Passage shown
[ENH] relinquishProcessorForMicroseconds:

Ian Piumarta ian.piumarta at inria.fr
Tue May 7 03:35:16 UTC 2002


Just an observation...

> On unix currently the example code cheerfully gives
> 
> 824->20 84->19 32->40 19->10 16->1

These (certainly the first three) look like multiples of the
process timeslice quantum.

If you give a non-zero timeout to select() -- regardless of its relation
to the quantum and/or how much time your process has left in its current
timeslice -- and there's at least one other runnable process, the kernel
has every right to switch to another process.  How long you have to wait
to get control back then depends much more on the scheduling algorithm
(possibly whether you're running as root with a raised scheduling
priority) and the load on the machine than it does on how many
milliseconds you asked to sleep for in select().

Without really thinking about it, I suspect the best way to minimise
latency in Delays and the like would be something like this in
ioRelinquishProcessor():

  if (timeToSleep < longSleepTime)
    pollForIoSleepingFor(0);
  else
    pollForIoSleepingFor(timeToSleep);

where longSleepTime could be the timeslice quantum, or (better still) the
time remaining in the current timeslice -- which provides for busy waiting
when the next wakeup tick is only a very short (< a timeslice quantum)
time away.  Unfortunately the first of these is hard to determine
portably, and the second almost impossible outside the kernel.

Brief 1
In the mailing-list post, what does the writer say the first three figures of the example output look like?
Brief 2
Copy the mailing-list post word for word, starting at "If you give" and ending at "for in select().".

Data excerpts
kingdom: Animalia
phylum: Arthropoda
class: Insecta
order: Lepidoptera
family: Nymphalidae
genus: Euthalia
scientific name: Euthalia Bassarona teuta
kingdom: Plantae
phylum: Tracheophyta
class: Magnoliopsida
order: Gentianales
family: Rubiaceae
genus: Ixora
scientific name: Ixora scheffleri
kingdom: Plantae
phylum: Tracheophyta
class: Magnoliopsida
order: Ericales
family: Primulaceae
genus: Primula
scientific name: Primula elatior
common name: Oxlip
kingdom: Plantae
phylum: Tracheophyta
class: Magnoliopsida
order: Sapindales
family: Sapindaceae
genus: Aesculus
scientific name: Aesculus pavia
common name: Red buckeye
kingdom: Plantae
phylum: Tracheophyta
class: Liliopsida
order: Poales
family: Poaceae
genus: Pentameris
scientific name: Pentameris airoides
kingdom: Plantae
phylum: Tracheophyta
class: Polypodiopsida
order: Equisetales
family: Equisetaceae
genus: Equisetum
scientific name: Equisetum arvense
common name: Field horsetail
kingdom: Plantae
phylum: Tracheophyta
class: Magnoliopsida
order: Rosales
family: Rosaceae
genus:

Expected output 1
Multiples of the process timeslice quantum.

Expected output 2
If you give a non-zero timeout to select() -- regardless of its relation
to the quantum and/or how much time your process has left in its current
timeslice -- and there's at least one other runnable process, the kernel
has every right to switch to another process.  How long you have to wait
to get control back then depends much more on the scheduling algorithm
(possibly whether you're running as root with a raised scheduling
priority) and the load on the machine than it does on how many
milliseconds you asked to sleep for in select().